Leggo questo post di Dino Ameduni per Valigia Blu, e mi sento talmente d’accordo con lui da volerne scrivere.
Un paio di settimane fa ero al supermercato ed incontro un mio amico che, mentre tasta mele e pere, mi dice: “Oh, ma tu non hai una vita tua? Quando mi collego a Facebook trovo una montagna di aggiornamenti tuoi”.
Lui è idraulico, passa tutta la sua giornata tra bidet, lavelli e tubature: probabilmente si collega alla rete di sera, mentre aspetta che la cena sia pronta e prima di sprofondare sul divano davanti alla televisione. Io sto 16/18 ore al giorno davanti al computer per lavoro: già questo crea una divergenza sostanziale nel rapporto con l’on-line, un panorama in cui la televisione è al massimo un sottofondo di immagini col volume sul “mute”.
Ma la cosa che mi crea un imbizzarrimento emotivo (e anche un po’ culturale) è l’associazione tra l’iperconnessione e la vita fasulla, o la solitudine, o l’alienazione sociale.
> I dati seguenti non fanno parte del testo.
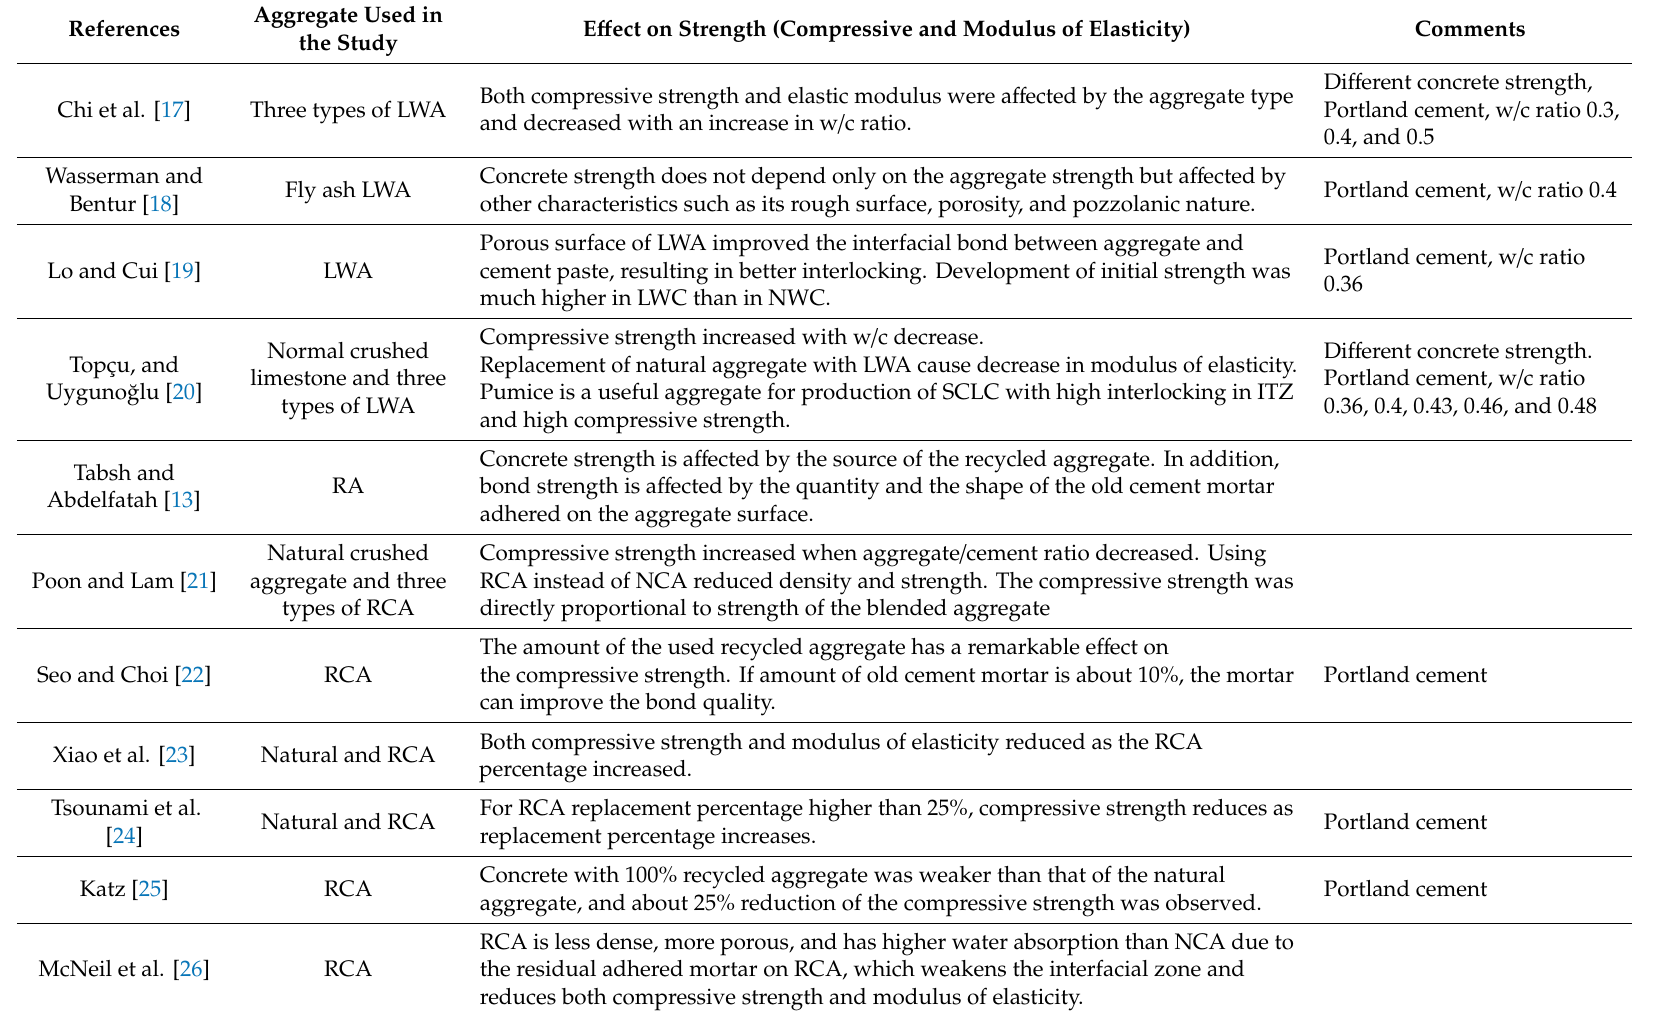
Table 2. The e ff ect of aggregate type on concrete compressive strength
La rete, oltre ad essere la mia principale fonte d’informazione e di contatto professionale, è anche uno strepitoso strumento di selezione delle affinità per contenuto. Sul web ho incontrato persone con le quali, per differenze geografiche o lontananza di abitudini e frequentazioni, non sarei mai entrata in contatto nella vita off-line: la perdita umana sarebbe stata immane, una sottrazione sconosciuta ma dal prezzo elevatissimo.
Amicizie, rapporti e legami che nascono sui pensieri e non su mille altre stronzate, e si alimentano con lo sharing continuo che ti fa sentire al bar anche quando ti stai fracassando di lavoro in ufficio.
Nel mio caso, poi, l’iperconnessione è anche sopravvivenza e terapia: chi segue le avventure della Minchia Spa sa di cosa parlo. Un buco nero della quotidianità che, condiviso, diventa umorismo noir, solidarietà, intrattenimento, cabaret (e tra poco anche un libro).
Come dice Doonie, una bella punturina gengivale alle ipocrisie delle relazioni.
Non sono una nativa digitale, ma una topa digitale illetterata e piuttosto entusiasta del mio bisogno di wi-fi.